Records excerpted from a collection:
☆ ☆ ☆

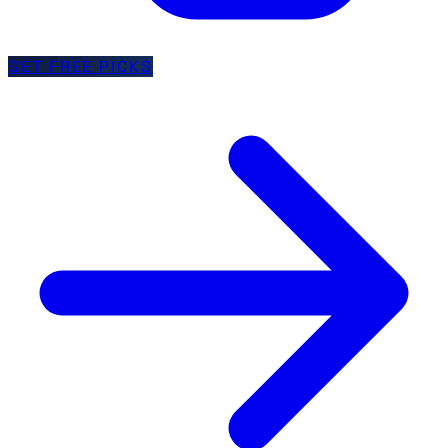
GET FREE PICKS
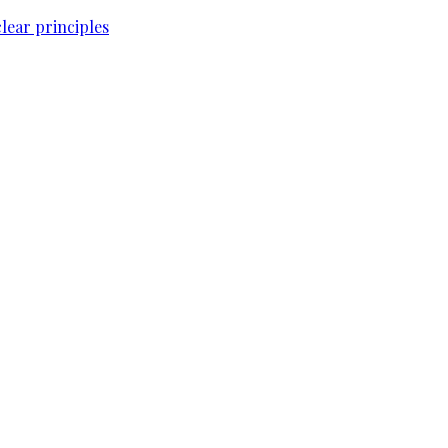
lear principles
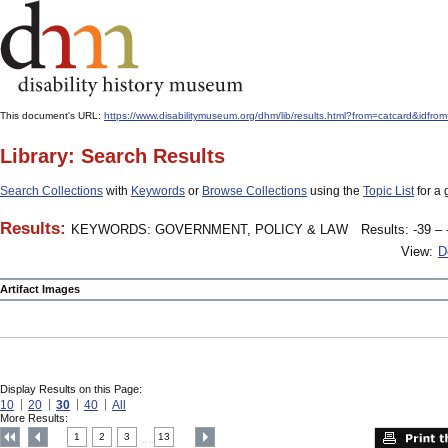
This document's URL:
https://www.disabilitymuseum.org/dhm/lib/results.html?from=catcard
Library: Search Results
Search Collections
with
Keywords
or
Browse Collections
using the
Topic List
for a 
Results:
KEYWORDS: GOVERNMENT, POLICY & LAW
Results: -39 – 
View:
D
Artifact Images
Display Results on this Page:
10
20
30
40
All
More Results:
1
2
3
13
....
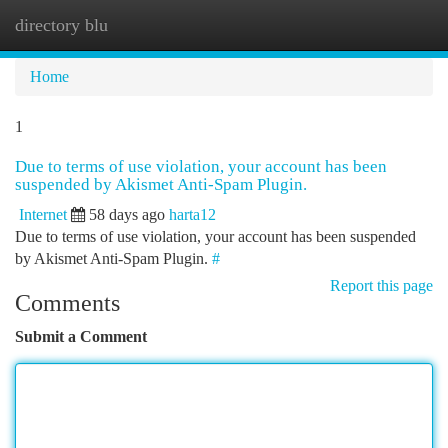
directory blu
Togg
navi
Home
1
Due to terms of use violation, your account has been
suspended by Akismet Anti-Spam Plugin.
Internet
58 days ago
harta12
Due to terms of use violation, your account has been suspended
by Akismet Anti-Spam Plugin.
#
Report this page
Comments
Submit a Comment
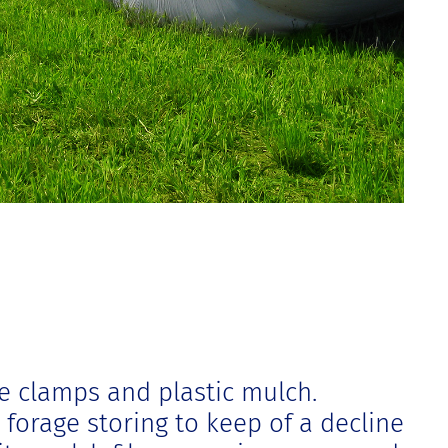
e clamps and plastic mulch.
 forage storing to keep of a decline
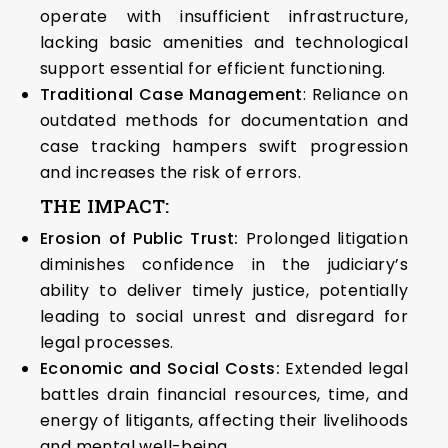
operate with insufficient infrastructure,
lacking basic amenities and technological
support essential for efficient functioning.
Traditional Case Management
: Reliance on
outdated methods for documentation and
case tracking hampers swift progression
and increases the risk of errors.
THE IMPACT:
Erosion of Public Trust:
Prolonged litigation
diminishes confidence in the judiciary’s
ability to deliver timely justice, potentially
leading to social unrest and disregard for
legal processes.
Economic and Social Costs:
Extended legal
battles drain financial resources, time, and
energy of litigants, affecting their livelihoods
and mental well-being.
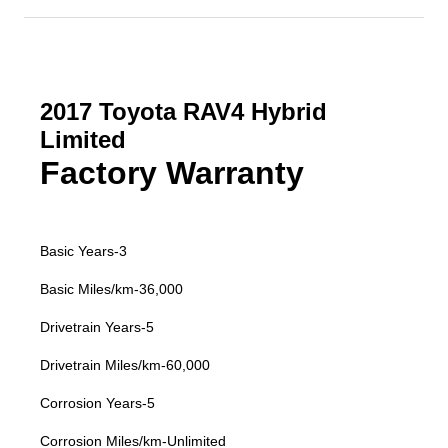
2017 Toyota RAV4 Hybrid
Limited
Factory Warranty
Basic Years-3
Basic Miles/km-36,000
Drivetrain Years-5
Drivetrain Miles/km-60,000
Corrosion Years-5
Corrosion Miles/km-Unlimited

☆ ☆ ☆

> TRY IT
Scan the entries above and show each line that contains the word "account".

> RESULT OF THIS TASK
Due to terms of use violation, your account has been
Due to terms of use violation, your account has been suspended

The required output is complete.